Task item →
Give back, exactly as written, the lines from the first line of the data below through the line with "#### Waco, Texas, 76714", and omit the pictures.
+ + + +
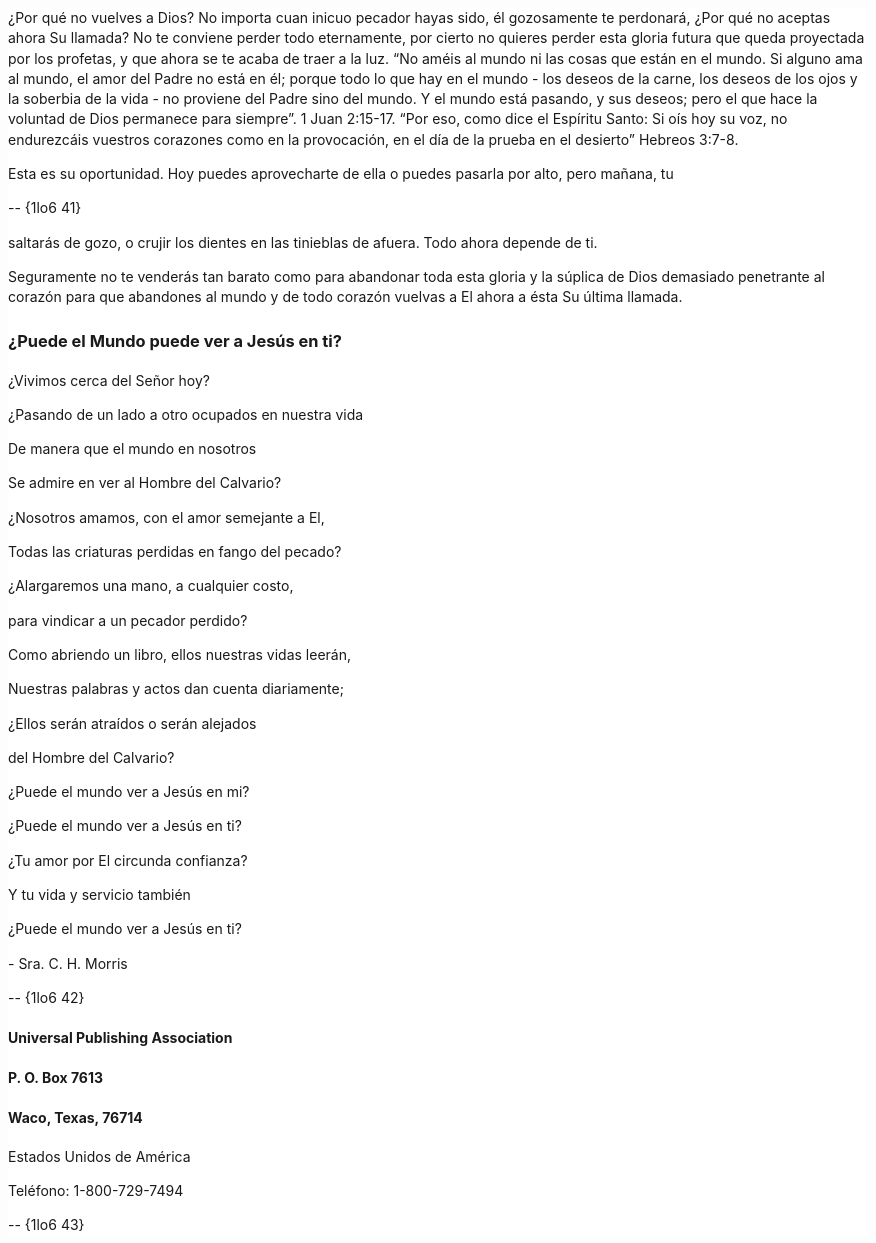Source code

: ¿Por qué no vuelves a Dios? No importa cuan inicuo pecador hayas sido, él gozosamente te perdonará, ¿Por qué no aceptas ahora Su llamada? No te conviene perder todo eternamente, por cierto no quieres perder esta gloria futura que queda proyectada por los profetas, y que ahora se te acaba de traer a la luz. “No améis al mundo ni las cosas que están en el mundo. Si alguno ama al mundo, el amor del Padre no está en él; porque todo lo que hay en el mundo - los deseos de la carne, los deseos de los ojos y la soberbia de la vida - no proviene del Padre sino del mundo. Y el mundo está pasando, y sus deseos; pero el que hace la voluntad de Dios permanece para siempre”. 1 Juan 2:15-17. “Por eso, como dice el Espíritu Santo: Si oís hoy su voz, no endurezcáis vuestros corazones como en la provocación, en el día de la prueba en el desierto” Hebreos 3:7-8.

Esta es su oportunidad. Hoy puedes aprovecharte de ella o puedes pasarla por alto, pero mañana, tu

 -- {1lo6 41}   
  
  saltarás de gozo, o crujir los dientes en las tinieblas de afuera. Todo ahora depende de ti.

Seguramente no te venderás tan barato como para abandonar toda esta gloria y la súplica de Dios demasiado penetrante al corazón para que abandones al mundo y de todo corazón vuelvas a El ahora a ésta Su última llamada.

### **¿Puede el Mundo puede ver a Jesús en ti?** 

¿Vivimos cerca del Señor hoy?

¿Pasando de un lado a otro ocupados en nuestra vida

De manera que el mundo en nosotros

Se admire en ver al Hombre del Calvario?

¿Nosotros amamos, con el amor semejante a El,

Todas las criaturas perdidas en fango del pecado?

¿Alargaremos una mano, a cualquier costo,

para vindicar a un pecador perdido?

Como abriendo un libro, ellos nuestras vidas leerán,

Nuestras palabras y actos dan cuenta diariamente;

¿Ellos serán atraídos o serán alejados

del Hombre del Calvario?

¿Puede el mundo ver a Jesús en mi?

¿Puede el mundo ver a Jesús en ti?

¿Tu amor por El circunda confianza?

Y tu vida y servicio también

¿Puede el mundo ver a Jesús en ti?

\- Sra. C. H. Morris

 -- {1lo6 42}   
  
  #### Universal Publishing Association

#### P. O. Box 7613

#### Waco, Texas, 76714

Estados Unidos de América

Teléfono: 1-800-729-7494

 -- {1lo6 43}   
  
  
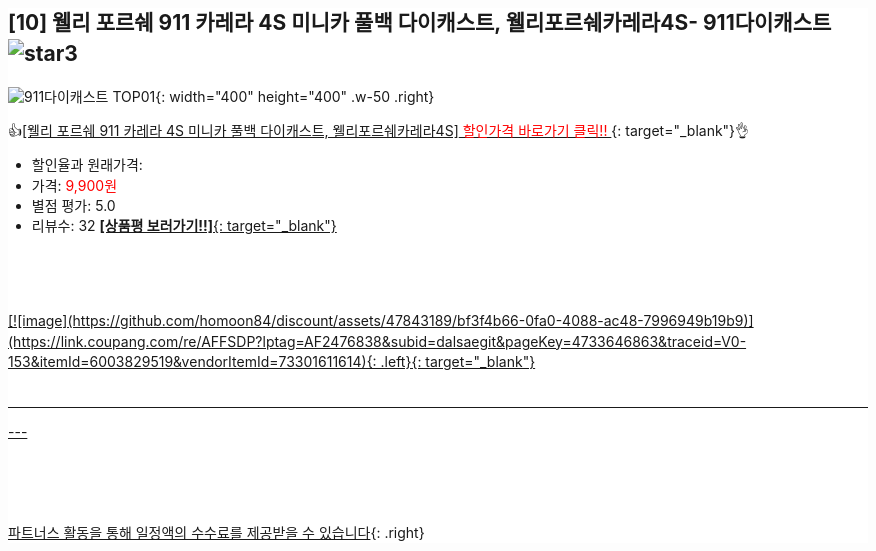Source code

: 
        
       
## [10] 웰리 포르쉐 911 카레라 4S 미니카 풀백 다이캐스트, 웰리포르쉐카레라4S- 911다이캐스트  <img width="81" alt="star3" src="https://user-images.githubusercontent.com/78655692/151471989-9e21d7a8-a7b6-44b0-b598-2bb204b56b00.png">

![911다이캐스트 TOP01](https://thumbnail9.coupangcdn.com/thumbnails/remote/230x230ex/image/vendor_inventory/4791/25008312de6da27f3386cc4fc6d337fe879432dc5d29ba31f02782add78e.jpg){: width="400" height="400" .w-50 .right}


👍<a href="https://link.coupang.com/re/AFFSDP?lptag=AF2476838&subid=dalsaegit&pageKey=4733646863&traceid=V0-153&itemId=6003829519&vendorItemId=73301611614">[웰리 포르쉐 911 카레라 4S 미니카 풀백 다이캐스트, 웰리포르쉐카레라4S]<font color=red> 할인가격 바로가기 클릭!! </font></a>{: target="_blank"}👌
<br>
- 할인율과 원래가격: 
- 가격: <span style='color:red'>9,900원</span>
- 별점 평가: 5.0
- 리뷰수: 32 <a href="https://link.coupang.com/re/AFFSDP?lptag=AF2476838&subid=dalsaegit&pageKey=4733646863&traceid=V0-153&itemId=6003829519&vendorItemId=73301611614"> <strong>[상품평 보러가기!!]</strong>{: target="_blank"}
<br>
<br>
<br>
[![image](https://github.com/homoon84/discount/assets/47843189/bf3f4b66-0fa0-4088-ac48-7996949b19b9)](https://link.coupang.com/re/AFFSDP?lptag=AF2476838&subid=dalsaegit&pageKey=4733646863&traceid=V0-153&itemId=6003829519&vendorItemId=73301611614){: .left}{: target="_blank"}
<br>
<br>

---

---<br><br><br><br><br> [ 파트너스 활동을 통해 일정액의 수수료를 제공받을 수 있습니다](https://link.coupang.com/a/blsRe7){: .right}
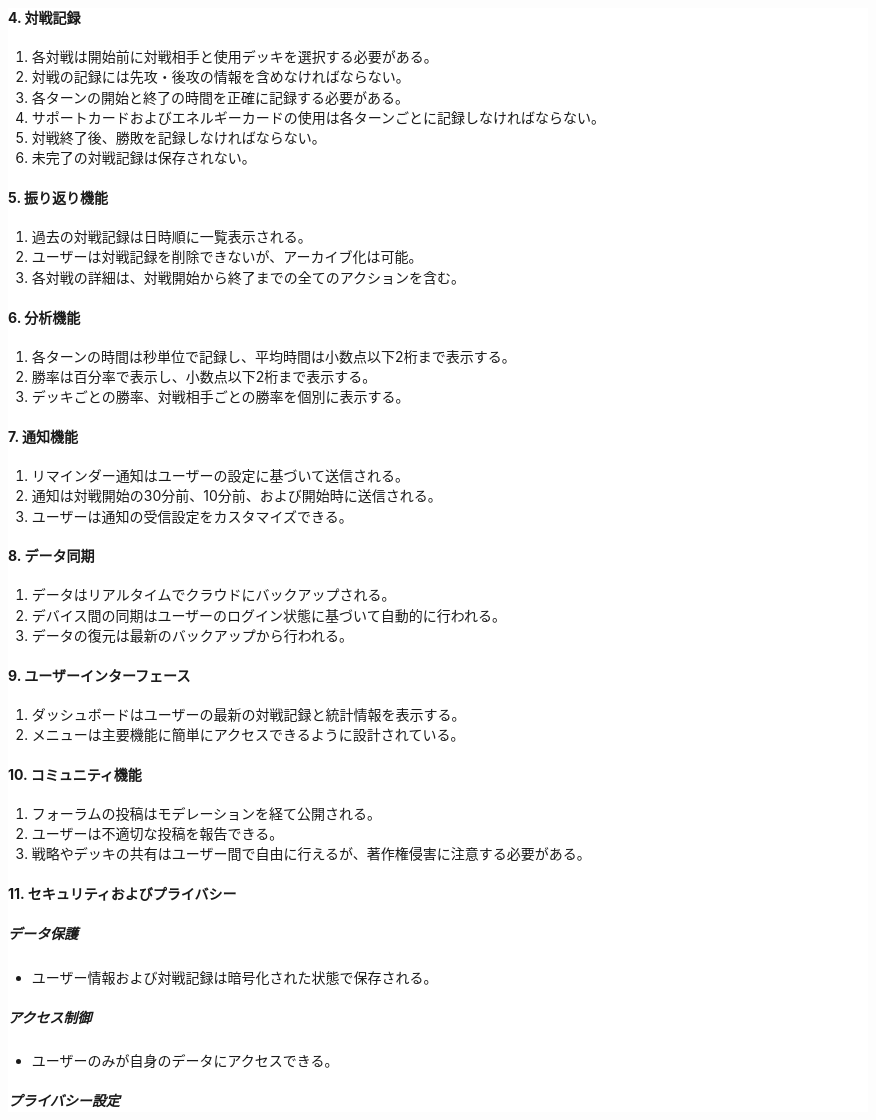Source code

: #### 4. 対戦記録

1. 各対戦は開始前に対戦相手と使用デッキを選択する必要がある。
2. 対戦の記録には先攻・後攻の情報を含めなければならない。
3. 各ターンの開始と終了の時間を正確に記録する必要がある。
4. サポートカードおよびエネルギーカードの使用は各ターンごとに記録しなければならない。
5. 対戦終了後、勝敗を記録しなければならない。
6. 未完了の対戦記録は保存されない。

#### 5. 振り返り機能

1. 過去の対戦記録は日時順に一覧表示される。
2. ユーザーは対戦記録を削除できないが、アーカイブ化は可能。
3. 各対戦の詳細は、対戦開始から終了までの全てのアクションを含む。

#### 6. 分析機能

1. 各ターンの時間は秒単位で記録し、平均時間は小数点以下2桁まで表示する。
2. 勝率は百分率で表示し、小数点以下2桁まで表示する。
3. デッキごとの勝率、対戦相手ごとの勝率を個別に表示する。

#### 7. 通知機能

1. リマインダー通知はユーザーの設定に基づいて送信される。
2. 通知は対戦開始の30分前、10分前、および開始時に送信される。
3. ユーザーは通知の受信設定をカスタマイズできる。

#### 8. データ同期

1. データはリアルタイムでクラウドにバックアップされる。
2. デバイス間の同期はユーザーのログイン状態に基づいて自動的に行われる。
3. データの復元は最新のバックアップから行われる。

#### 9. ユーザーインターフェース

1. ダッシュボードはユーザーの最新の対戦記録と統計情報を表示する。
2. メニューは主要機能に簡単にアクセスできるように設計されている。

#### 10. コミュニティ機能

1. フォーラムの投稿はモデレーションを経て公開される。
2. ユーザーは不適切な投稿を報告できる。
3. 戦略やデッキの共有はユーザー間で自由に行えるが、著作権侵害に注意する必要がある。

#### 11. セキュリティおよびプライバシー

##### データ保護

- ユーザー情報および対戦記録は暗号化された状態で保存される。

##### アクセス制御

- ユーザーのみが自身のデータにアクセスできる。

##### プライバシー設定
+ + + +
Solution to this exercise →
Source code

: ¿Por qué no vuelves a Dios? No importa cuan inicuo pecador hayas sido, él gozosamente te perdonará, ¿Por qué no aceptas ahora Su llamada? No te conviene perder todo eternamente, por cierto no quieres perder esta gloria futura que queda proyectada por los profetas, y que ahora se te acaba de traer a la luz. “No améis al mundo ni las cosas que están en el mundo. Si alguno ama al mundo, el amor del Padre no está en él; porque todo lo que hay en el mundo - los deseos de la carne, los deseos de los ojos y la soberbia de la vida - no proviene del Padre sino del mundo. Y el mundo está pasando, y sus deseos; pero el que hace la voluntad de Dios permanece para siempre”. 1 Juan 2:15-17. “Por eso, como dice el Espíritu Santo: Si oís hoy su voz, no endurezcáis vuestros corazones como en la provocación, en el día de la prueba en el desierto” Hebreos 3:7-8.

Esta es su oportunidad. Hoy puedes aprovecharte de ella o puedes pasarla por alto, pero mañana, tu

 -- {1lo6 41}   
  
  saltarás de gozo, o crujir los dientes en las tinieblas de afuera. Todo ahora depende de ti.

Seguramente no te venderás tan barato como para abandonar toda esta gloria y la súplica de Dios demasiado penetrante al corazón para que abandones al mundo y de todo corazón vuelvas a El ahora a ésta Su última llamada.

### **¿Puede el Mundo puede ver a Jesús en ti?** 

¿Vivimos cerca del Señor hoy?

¿Pasando de un lado a otro ocupados en nuestra vida

De manera que el mundo en nosotros

Se admire en ver al Hombre del Calvario?

¿Nosotros amamos, con el amor semejante a El,

Todas las criaturas perdidas en fango del pecado?

¿Alargaremos una mano, a cualquier costo,

para vindicar a un pecador perdido?

Como abriendo un libro, ellos nuestras vidas leerán,

Nuestras palabras y actos dan cuenta diariamente;

¿Ellos serán atraídos o serán alejados

del Hombre del Calvario?

¿Puede el mundo ver a Jesús en mi?

¿Puede el mundo ver a Jesús en ti?

¿Tu amor por El circunda confianza?

Y tu vida y servicio también

¿Puede el mundo ver a Jesús en ti?

\- Sra. C. H. Morris

 -- {1lo6 42}   
  
  #### Universal Publishing Association

#### P. O. Box 7613

#### Waco, Texas, 76714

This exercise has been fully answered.